→ TÂCHE À RÉALISER 1
D'après le texte sur la Crucifixion, à quoi reviendrait l'idée que Jésus s'est offert en sacrifice pour racheter nos péchés ?
→ TÂCHE À RÉALISER 2
Recopiez mot pour mot, s'il vous plaît, le passage du texte sur la Crucifixion allant de « Je crois plutôt » jusqu'à « de nos mensonges... » inclus.

→ TEXTE ÉTUDIÉ
--*--

Vendredi Saint aujourd'hui... et toujours l'envie d'offrir ce qui vit en moi, cette fois au sujet de la Crucifixion.


En voilà un vaste sujet !


Non Jésus ne s'est pas offert en sacrifice pour racheter nos péchés. D'abord ce serait nous considérer comme des incomplets, des incapables, des moins que lui. Or il n'en est rien. N'a-t-il pas dit que ce qu'il avait fait, nous le ferions un jour, et même "de plus grandes choses encore" ?


Je crois plutôt qu'il est venu au plus près de nous pour nous montrer un chemin, nous proposer un réveil là où nous nous sommes endormis. Un chemin que nous pouvons fouler aujourd'hui, avec humilité, mais sans fausse modestie non plus : il est plus que temps d'assumer notre royauté ! Un chemin sur lequel nous devons certes d'abord mettre genou à terre puis courber la tête pour nous désidentifier de tout ce qui n'est pas vraiment aligné avec la réalité que nous pressentons de notre être, mais un chemin où nous attend notre couronne ! En partant de là où nous sommes, en se débattant avec les mêmes diables que nous, dans les mêmes déserts que nous, il nous a montré jusqu'où nous pouvons aller avec les croix que nous portons tous. N'est-ce pas merveilleux ? Sa paix est nôtre, tendresse du berger avec ses brebis autant que rigueur de l'épée qui tranche net dans le tissu de nos mensonges...

--*--

→ DONNÉES À ANALYSER

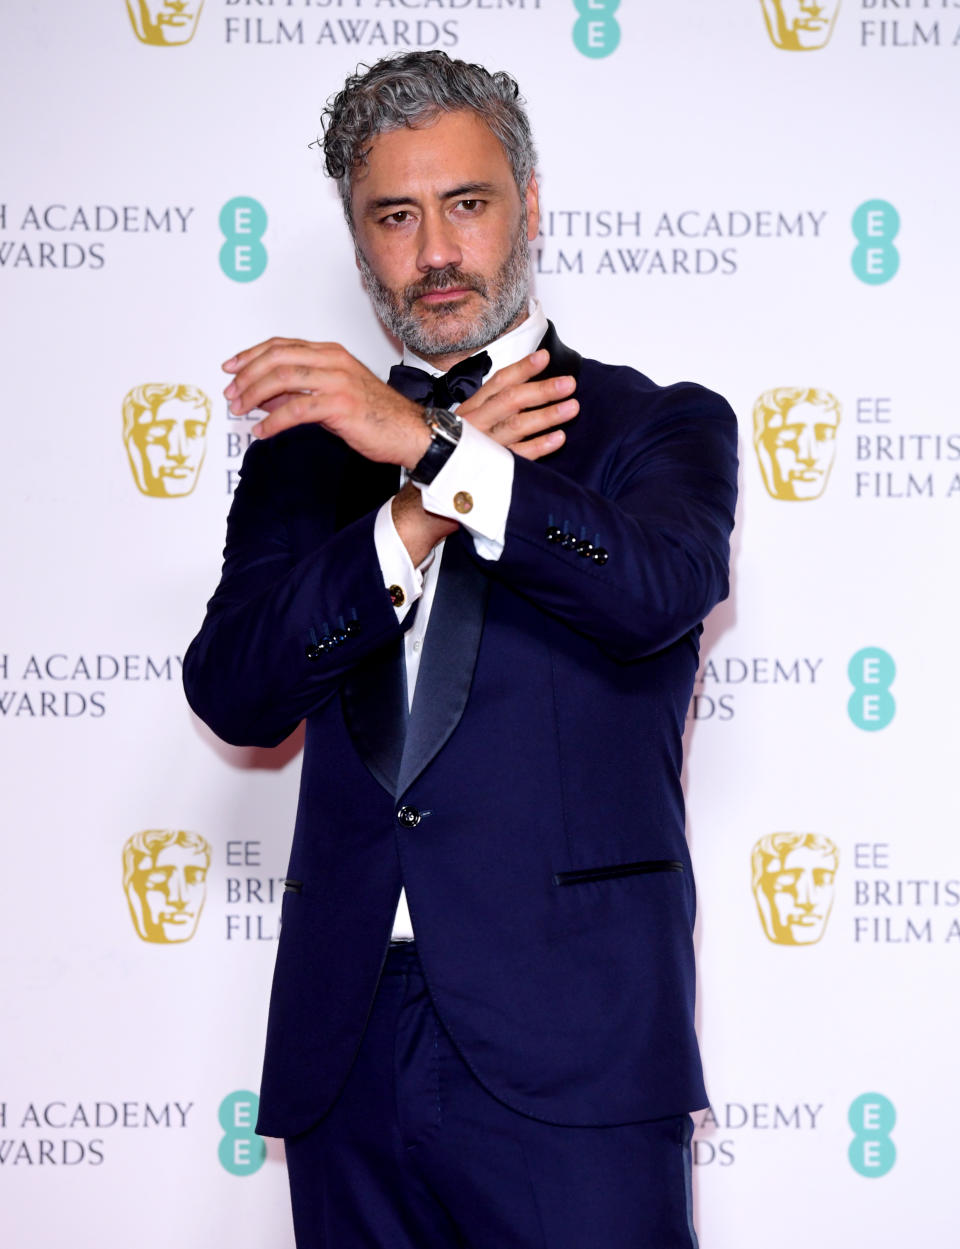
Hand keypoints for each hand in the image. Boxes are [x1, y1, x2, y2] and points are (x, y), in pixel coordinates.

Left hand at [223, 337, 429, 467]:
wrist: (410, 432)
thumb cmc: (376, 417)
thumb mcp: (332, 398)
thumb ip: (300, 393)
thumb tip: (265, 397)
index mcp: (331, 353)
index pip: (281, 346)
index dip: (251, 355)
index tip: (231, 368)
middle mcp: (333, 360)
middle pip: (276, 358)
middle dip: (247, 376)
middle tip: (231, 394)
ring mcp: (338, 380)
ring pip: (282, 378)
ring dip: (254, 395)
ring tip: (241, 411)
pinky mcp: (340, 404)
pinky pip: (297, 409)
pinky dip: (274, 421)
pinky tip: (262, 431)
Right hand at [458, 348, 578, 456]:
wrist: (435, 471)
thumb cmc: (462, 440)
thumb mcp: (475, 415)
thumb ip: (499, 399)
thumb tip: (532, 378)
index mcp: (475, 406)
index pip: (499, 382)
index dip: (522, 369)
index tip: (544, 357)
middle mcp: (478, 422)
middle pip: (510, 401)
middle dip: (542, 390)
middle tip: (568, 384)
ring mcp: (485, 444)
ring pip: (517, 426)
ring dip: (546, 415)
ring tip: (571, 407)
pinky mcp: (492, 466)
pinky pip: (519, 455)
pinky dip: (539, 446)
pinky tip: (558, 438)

--*--

→ RÉPONSE FINALE 1
À nous considérer comme des incomplets, des incapables, des moins que lui.

→ RÉPONSE FINALE 2
Je crois plutôt qu'il est venu au plus près de nous pour nous montrer un chemin, nous proposer un réveil là où nous nous sommes endormis. Un chemin que nous pouvons fouler aujourd'hui, avec humilité, mais sans fausse modestie non plus : il est plus que temps d'assumer notre royauté ! Un chemin sur lequel nous devons certes d'abord mettre genou à terre puis courber la tête pour nous désidentifier de tout ce qui n'est pas vraiment aligné avec la réalité que nous pressentons de notre être, mais un chemin où nous attend notre couronne ! En partant de là où nous sommes, en se débattant avec les mêmes diables que nous, dans les mêmes déserts que nous, il nous a montré jusqu'où nous pouvons aller avec les croix que nous portons tous. N'est-ce pas merveilleux ? Sa paix est nôtre, tendresse du berger avec ses brebis autant que rigueur de l'épée qui tranche net dans le tissu de nos mensonges...